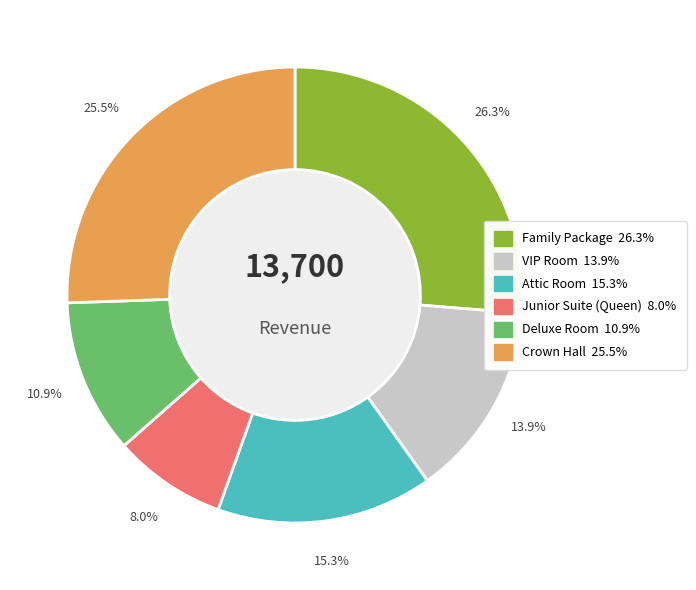

Is the sum of Junior Suite (Queen) and Attic Room greater than half?

No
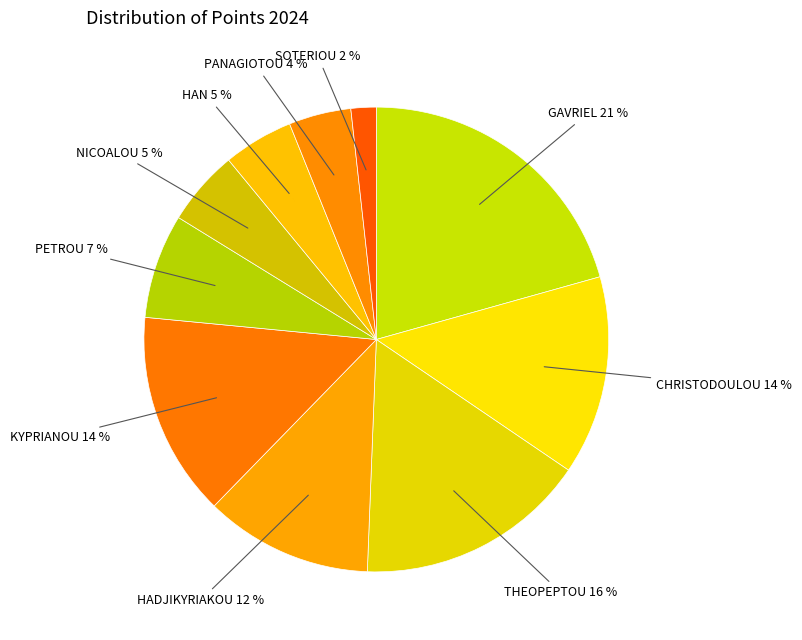

How many segments does this pie chart have?

10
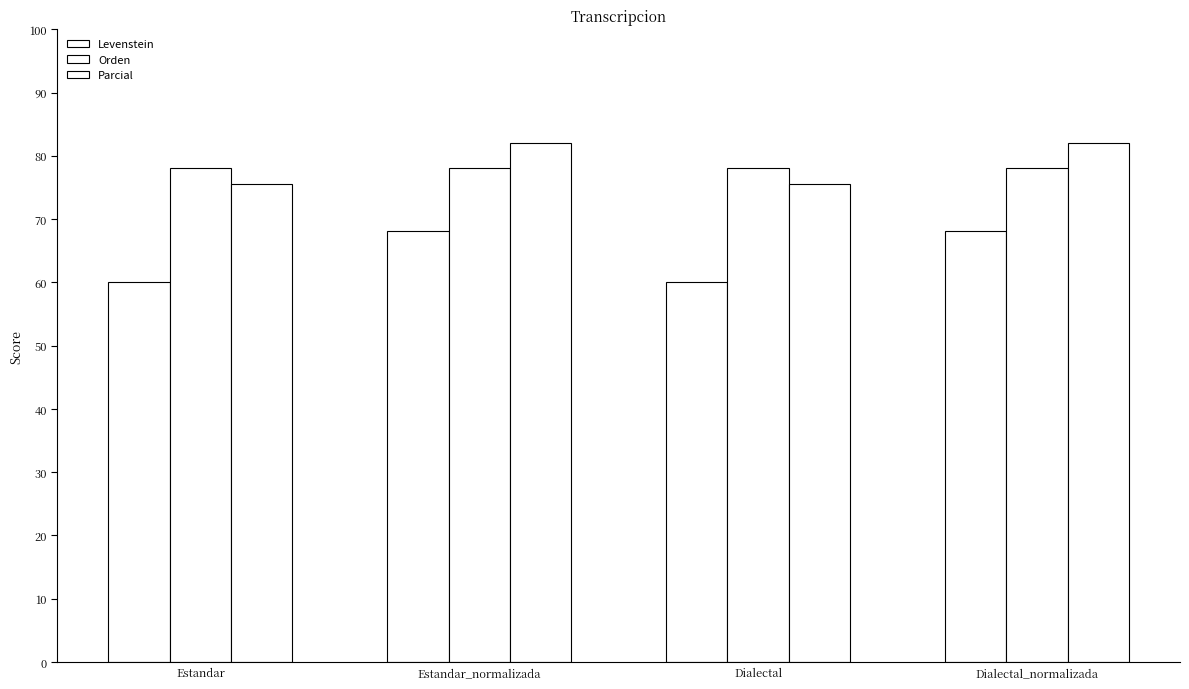

Is the value of Parcial at Estandar greater than the value of Orden at Dialectal?

No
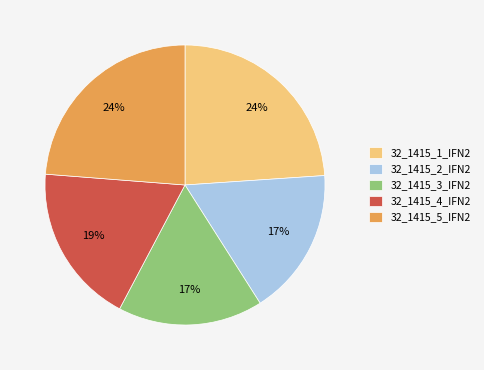

How many segments does this pie chart have?

5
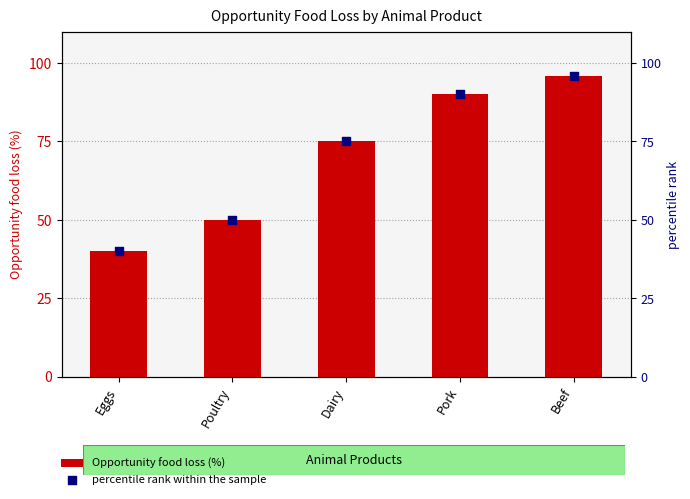

Which series contains the highest Y value?

Opportunity food loss (%)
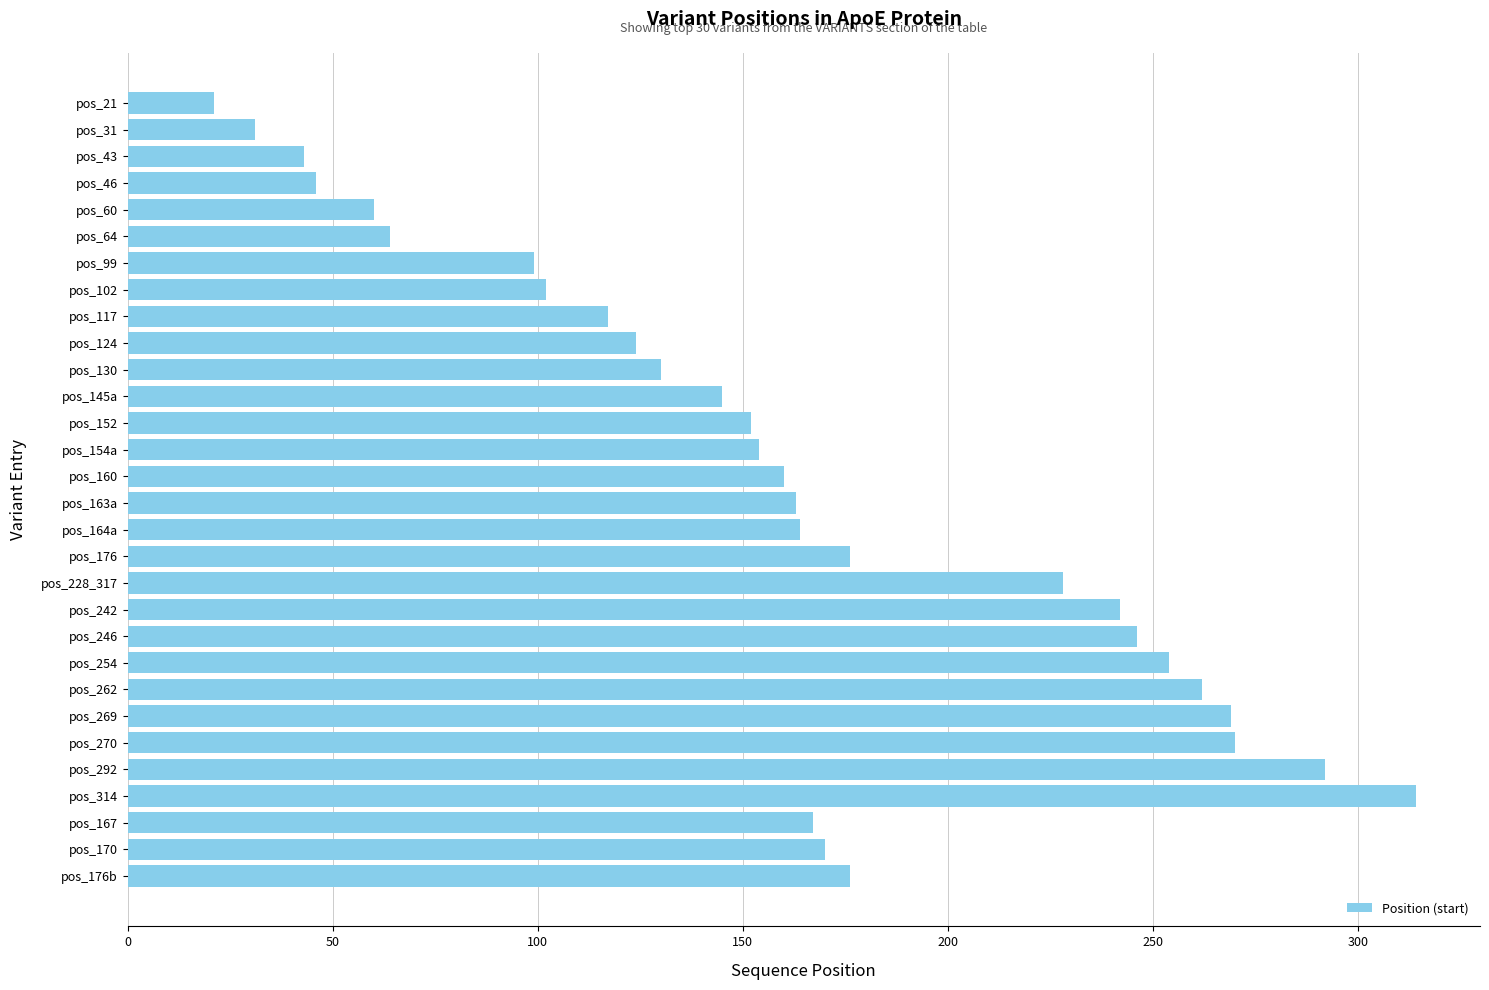

What is the sum of all values?

4841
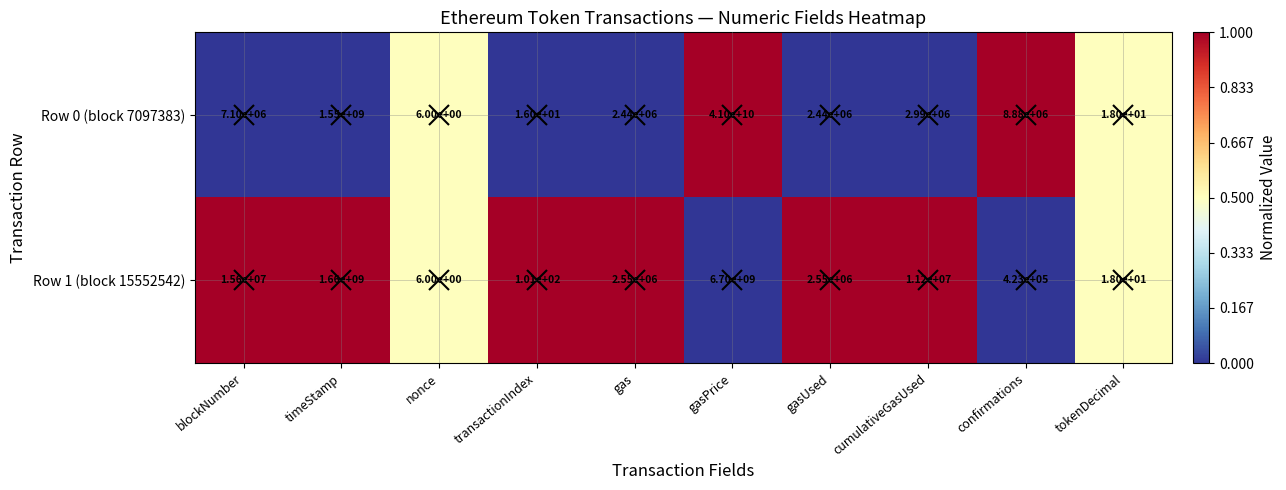

What is the greatest value displayed?

41000000000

▸ **WHAT TO PRODUCE**
Pick out and copy every line of the records above that contains the string "than". Case counts, so match uppercase and lowercase letters exactly.

▸ **WRITTEN REPLY**
Is the sum of Junior Suite (Queen) and Attic Room greater than half?
Is the value of Parcial at Estandar greater than the value of Orden at Dialectal?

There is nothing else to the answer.